Thought you might enjoy this tune.  Just a few miles out of Portland and this is what you'll see.  We're headed up to the cottage in western Maine, 'til early October.  Best time of the year, for my money.  We also enjoy our spring visits but have to tolerate the skeeters and black flies.


----------



## SeaBreeze (Sep 3, 2017)

Very sweet video Dave, thanks for posting it!   Hope you have a wonderful time in Maine, we'll both be soaking in the beauty of nature's autumn soon!   Try and post a couple of photos when you get back, would love to see them!


----------



## DaveA (Sep 3, 2017)

Here's our "home away from home" for the next month.  Taken from the small beach at water's edge.


----------



## SeaBreeze (Sep 3, 2017)

Nice and peaceful, enjoy!  This will be our home away from home for a couple of weeks, or somewhere thereabouts.  This was in June though, not fall.


----------



## Camper6 (Sep 4, 2017)

The first sign of fall where I live is when the maples on the mountain change color.

It hasn't started yet.


----------



## terry123 (Sep 4, 2017)

Camper6 said:


> The first sign of fall where I live is when the maples on the mountain change color.
> 
> It hasn't started yet.


Envy you Camper seeing the leaves change like that!!


----------



## SeaBreeze (Sep 4, 2017)

View from our truck last September.


----------



## DaveA (Sep 7, 2017)

Doesn't tell you much about the fall foliage but does show a current shot of a fall evening, seen from the porch of the cottage.


----------



## Myquest55 (Sep 7, 2017)

Thank you so much for sharing that wonderful video!  I wasn't aware there was a song just for New England. 

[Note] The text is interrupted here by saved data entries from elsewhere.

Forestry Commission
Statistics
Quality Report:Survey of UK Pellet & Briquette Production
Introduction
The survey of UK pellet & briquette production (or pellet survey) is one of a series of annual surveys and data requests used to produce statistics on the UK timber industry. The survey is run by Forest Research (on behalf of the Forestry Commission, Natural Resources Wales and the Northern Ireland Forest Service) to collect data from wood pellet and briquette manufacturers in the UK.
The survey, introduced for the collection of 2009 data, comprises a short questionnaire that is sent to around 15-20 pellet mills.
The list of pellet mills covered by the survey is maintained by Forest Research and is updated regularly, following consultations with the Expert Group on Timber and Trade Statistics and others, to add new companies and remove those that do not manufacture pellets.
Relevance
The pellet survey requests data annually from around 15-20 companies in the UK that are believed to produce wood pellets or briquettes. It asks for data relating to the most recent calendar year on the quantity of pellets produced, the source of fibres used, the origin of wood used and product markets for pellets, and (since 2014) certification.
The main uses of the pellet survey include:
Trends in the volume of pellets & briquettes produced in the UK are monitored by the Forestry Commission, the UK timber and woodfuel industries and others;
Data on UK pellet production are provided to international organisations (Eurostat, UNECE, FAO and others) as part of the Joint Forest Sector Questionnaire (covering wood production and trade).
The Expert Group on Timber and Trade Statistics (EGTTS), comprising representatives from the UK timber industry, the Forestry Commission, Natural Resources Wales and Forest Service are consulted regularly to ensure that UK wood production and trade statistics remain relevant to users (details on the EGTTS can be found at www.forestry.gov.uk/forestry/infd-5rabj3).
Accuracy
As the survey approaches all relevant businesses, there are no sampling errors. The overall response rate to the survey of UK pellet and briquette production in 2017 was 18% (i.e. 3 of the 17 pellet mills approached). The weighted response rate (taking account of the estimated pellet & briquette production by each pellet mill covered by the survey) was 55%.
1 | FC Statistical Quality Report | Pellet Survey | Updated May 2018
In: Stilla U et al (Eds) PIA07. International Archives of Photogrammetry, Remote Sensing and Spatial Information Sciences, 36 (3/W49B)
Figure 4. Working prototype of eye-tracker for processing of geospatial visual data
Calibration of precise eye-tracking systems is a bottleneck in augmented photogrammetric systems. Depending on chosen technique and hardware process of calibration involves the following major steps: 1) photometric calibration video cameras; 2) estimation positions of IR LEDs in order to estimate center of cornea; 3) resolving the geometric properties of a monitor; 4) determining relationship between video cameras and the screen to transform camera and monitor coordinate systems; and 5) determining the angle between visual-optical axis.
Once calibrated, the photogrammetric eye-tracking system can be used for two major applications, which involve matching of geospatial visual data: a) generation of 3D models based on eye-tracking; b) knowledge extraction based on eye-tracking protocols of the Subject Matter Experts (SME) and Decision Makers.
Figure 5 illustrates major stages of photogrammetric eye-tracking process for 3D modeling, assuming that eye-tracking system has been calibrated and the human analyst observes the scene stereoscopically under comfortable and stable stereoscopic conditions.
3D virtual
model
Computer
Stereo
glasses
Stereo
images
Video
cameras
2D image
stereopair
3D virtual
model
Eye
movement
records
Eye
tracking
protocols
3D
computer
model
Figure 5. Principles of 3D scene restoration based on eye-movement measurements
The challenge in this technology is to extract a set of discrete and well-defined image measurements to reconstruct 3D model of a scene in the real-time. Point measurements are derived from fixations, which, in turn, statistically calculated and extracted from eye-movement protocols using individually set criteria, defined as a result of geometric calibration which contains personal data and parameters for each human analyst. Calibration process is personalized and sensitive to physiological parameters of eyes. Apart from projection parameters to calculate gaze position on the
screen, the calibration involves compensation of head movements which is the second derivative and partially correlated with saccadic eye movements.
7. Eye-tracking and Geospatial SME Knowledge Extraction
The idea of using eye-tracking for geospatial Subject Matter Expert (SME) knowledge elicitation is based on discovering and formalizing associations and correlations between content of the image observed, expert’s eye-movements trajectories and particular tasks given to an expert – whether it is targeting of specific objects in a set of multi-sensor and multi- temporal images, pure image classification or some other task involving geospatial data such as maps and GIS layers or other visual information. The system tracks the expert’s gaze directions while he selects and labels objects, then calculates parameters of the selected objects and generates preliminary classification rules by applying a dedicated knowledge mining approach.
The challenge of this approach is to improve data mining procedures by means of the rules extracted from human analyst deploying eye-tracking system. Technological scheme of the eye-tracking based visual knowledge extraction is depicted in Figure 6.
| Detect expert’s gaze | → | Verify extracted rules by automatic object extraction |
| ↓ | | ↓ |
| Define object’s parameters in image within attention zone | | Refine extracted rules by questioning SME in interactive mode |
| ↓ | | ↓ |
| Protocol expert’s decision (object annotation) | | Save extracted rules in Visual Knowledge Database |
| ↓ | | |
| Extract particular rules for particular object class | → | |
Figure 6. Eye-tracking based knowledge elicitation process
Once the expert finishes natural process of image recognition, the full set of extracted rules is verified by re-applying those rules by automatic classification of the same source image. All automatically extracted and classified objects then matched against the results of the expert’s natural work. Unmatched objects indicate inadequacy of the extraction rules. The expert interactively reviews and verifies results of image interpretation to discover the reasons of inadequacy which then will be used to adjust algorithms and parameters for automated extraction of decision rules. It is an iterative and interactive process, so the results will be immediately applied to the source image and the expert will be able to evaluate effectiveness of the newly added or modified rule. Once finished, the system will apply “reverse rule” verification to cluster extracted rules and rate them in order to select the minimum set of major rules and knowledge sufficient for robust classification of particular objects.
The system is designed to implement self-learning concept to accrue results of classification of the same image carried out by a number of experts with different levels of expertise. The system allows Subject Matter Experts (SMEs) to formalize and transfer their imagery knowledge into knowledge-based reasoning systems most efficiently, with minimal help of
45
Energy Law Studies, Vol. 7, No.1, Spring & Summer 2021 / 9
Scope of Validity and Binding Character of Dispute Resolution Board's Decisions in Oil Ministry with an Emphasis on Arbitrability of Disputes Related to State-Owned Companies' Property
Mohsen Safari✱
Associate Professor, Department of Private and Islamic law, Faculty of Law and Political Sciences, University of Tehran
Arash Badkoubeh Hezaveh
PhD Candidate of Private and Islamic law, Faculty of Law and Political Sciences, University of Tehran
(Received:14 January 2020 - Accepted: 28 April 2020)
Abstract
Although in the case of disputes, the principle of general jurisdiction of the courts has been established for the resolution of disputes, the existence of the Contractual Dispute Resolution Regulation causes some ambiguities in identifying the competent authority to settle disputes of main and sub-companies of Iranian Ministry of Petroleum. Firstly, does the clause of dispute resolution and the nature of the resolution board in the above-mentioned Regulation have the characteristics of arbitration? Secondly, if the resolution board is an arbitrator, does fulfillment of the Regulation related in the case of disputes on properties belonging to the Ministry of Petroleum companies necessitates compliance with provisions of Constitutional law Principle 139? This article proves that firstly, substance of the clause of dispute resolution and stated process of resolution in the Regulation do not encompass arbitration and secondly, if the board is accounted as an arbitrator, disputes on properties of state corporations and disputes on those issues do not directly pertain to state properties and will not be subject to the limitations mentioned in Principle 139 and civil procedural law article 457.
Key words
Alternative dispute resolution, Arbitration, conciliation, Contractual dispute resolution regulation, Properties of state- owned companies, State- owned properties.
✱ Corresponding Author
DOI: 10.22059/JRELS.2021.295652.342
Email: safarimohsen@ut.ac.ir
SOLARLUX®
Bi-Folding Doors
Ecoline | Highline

We flew up to Portland last week for our house inspection.  It was gorgeous weather and the inspection went well.  Closing is scheduled for the 26th Sept.  Then we have to get the TN house ready to sell.  We should be moved to Gorham in November!  Cannot wait.


----------



## SeaBreeze (Sep 21, 2017)

DaveA said:


> Doesn't tell you much about the fall foliage but does show a current shot of a fall evening, seen from the porch of the cottage.



Love your photo Dave, I was gone when you posted it....very nice!  :cool2:


----------



## SeaBreeze (Sep 21, 2017)

A picture I took of Aspens turning color.


----------